Due to the COVID-19 pandemic and the increase in material costs, Doherty said Parks and Recreation has struggled to find affordable pricing for some projects he wants to accomplish, such as a renovated parking lot at the Starkville Sportsplex. Ward 2 Alderman Sandra Sistrunk said she understands that while prices may appear high, everyone is grappling with this issue currently.
“People have been dealing with things like this in their personal lives and small projects that they’re doing,” Sistrunk said. “We’re not the only city that’s facing these sorts of things.”
Doherty said the department also set new hours for all of the parks. Daily general use times will be from 6 a.m. to 9:30 p.m., but basketball and tennis court and soccer and baseball field usage will be from 6 a.m. to 9 p.m. The bathrooms will be open from 8 a.m. to 6 p.m.
Not many people use the parks after 9 p.m., Doherty said, allowing the department time to properly close down all facilities.
“This gives us time to go out with somebody to do those rounds, instead of having somebody on staff specifically for a few hours where they’re not working just to make sure the lights and bathroom are closed out,” Doherty said.

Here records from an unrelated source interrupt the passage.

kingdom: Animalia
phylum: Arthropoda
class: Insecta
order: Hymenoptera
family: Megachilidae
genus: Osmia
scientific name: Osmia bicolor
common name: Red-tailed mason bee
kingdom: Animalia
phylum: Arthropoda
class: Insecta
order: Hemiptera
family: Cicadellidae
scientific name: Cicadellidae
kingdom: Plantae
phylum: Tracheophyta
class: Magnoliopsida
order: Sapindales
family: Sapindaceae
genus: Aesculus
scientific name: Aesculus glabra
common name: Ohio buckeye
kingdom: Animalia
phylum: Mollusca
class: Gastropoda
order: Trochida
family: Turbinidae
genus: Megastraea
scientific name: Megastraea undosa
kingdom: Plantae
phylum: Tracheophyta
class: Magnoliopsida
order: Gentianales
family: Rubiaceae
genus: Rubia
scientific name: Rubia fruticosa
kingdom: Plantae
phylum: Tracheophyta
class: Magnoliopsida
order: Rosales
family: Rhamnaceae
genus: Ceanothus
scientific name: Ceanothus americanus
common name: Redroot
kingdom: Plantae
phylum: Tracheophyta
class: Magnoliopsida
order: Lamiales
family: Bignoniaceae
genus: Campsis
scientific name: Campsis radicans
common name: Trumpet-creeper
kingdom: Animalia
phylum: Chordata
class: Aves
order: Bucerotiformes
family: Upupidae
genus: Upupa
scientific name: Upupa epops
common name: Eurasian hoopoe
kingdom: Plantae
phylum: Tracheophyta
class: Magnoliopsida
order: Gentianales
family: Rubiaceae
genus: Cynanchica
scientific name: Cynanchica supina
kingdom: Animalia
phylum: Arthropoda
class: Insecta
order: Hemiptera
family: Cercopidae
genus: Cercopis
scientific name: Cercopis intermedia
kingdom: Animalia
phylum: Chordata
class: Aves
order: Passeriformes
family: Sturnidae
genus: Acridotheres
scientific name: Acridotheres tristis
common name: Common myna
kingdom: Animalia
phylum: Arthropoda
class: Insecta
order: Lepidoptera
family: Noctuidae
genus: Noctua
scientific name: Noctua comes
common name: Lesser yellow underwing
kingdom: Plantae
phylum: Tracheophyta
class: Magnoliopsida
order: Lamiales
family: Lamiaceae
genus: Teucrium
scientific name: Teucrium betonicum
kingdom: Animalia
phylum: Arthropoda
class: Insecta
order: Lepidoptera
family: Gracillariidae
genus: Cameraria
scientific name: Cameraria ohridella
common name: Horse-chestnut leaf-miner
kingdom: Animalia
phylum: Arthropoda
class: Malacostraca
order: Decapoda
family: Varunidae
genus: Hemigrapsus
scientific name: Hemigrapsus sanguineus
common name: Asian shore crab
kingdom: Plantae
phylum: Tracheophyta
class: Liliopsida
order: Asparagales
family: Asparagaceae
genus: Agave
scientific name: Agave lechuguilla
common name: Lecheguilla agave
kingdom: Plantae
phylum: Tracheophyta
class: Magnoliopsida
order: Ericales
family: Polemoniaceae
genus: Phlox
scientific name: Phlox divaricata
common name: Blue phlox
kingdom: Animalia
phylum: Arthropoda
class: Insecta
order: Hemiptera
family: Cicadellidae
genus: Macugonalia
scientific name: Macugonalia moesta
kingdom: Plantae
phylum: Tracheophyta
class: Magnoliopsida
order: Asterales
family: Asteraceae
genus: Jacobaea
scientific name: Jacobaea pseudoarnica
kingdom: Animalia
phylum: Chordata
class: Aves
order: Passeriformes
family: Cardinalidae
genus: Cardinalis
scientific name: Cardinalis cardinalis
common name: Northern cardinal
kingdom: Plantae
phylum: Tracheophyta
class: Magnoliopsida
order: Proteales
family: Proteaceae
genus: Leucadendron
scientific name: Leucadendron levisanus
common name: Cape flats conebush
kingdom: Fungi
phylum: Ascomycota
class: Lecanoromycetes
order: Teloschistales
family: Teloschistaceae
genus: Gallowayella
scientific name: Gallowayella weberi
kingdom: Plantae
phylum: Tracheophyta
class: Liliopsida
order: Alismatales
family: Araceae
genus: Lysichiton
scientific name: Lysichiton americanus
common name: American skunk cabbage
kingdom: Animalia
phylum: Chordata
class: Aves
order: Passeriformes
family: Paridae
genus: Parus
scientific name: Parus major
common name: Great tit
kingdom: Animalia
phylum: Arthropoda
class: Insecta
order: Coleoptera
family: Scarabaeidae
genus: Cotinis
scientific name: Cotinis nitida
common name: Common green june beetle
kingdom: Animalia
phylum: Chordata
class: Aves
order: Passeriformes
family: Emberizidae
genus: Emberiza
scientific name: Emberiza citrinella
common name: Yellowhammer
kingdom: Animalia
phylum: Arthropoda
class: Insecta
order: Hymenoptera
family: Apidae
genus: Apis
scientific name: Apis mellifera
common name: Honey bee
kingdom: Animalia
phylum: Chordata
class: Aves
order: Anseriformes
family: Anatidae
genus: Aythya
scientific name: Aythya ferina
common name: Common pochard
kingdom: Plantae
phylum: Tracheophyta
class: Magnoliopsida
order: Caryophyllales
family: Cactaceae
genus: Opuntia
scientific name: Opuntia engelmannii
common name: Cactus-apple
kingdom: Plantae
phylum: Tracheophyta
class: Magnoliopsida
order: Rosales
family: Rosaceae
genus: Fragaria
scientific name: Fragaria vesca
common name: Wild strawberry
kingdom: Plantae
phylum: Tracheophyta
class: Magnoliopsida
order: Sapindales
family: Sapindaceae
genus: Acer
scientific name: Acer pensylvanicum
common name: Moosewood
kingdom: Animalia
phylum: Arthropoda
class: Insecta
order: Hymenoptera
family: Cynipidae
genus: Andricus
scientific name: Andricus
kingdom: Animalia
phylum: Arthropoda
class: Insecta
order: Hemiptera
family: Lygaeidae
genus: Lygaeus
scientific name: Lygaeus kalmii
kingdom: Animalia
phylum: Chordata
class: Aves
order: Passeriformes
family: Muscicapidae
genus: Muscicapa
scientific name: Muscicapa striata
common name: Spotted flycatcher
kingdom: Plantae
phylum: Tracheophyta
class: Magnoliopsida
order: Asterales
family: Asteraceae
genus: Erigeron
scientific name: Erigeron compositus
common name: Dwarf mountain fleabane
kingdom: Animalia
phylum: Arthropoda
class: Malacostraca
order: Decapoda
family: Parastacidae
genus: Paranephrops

The pool at Moncrief Park opens May 27, Doherty said. The hours are noon to 6 p.m. Monday through Friday, 10 a.m. to 6 p.m. Saturday and 1 p.m. to 6 p.m. on Sunday.
Prices include $3 for single usage ages 5 to 12 and $5 for 13 and older. Seasonal prices are $75 for an individual and $150 family for a family of four with each additional family member for $25. Military members and veterans are free with an ID card.
Doherty emphasized the pool’s parental release form policy. Children younger than 8 must be accompanied by an adult in the pool, ages 9 to 12 must have an adult in the facility and 13 and older do not have to be accompanied by an adult but must have a signed release form from a guardian. The purpose of this, he said, is to prevent parents and guardians from dropping off their kids at the pool and leaving them there all day, creating a liability for the city.
“What we’re trying to do is manage that in a way that still allows kids at a certain age to use the pool, that doesn’t turn our lifeguards where their jobs go from saving lives to being straight-up babysitters,” Doherty said.
While Parks and Recreation has been busy over the past few months to generate these new projects and procedures, Doherty said, the department could not carry out any of its plans without the help of Mayor Lynn Spruill and the board of aldermen.
“We’ve been very busy. Even though our staff is great, and they do care, and they love this job, and they love the people of this community, we can’t do that without your (board of aldermen) support,” he said.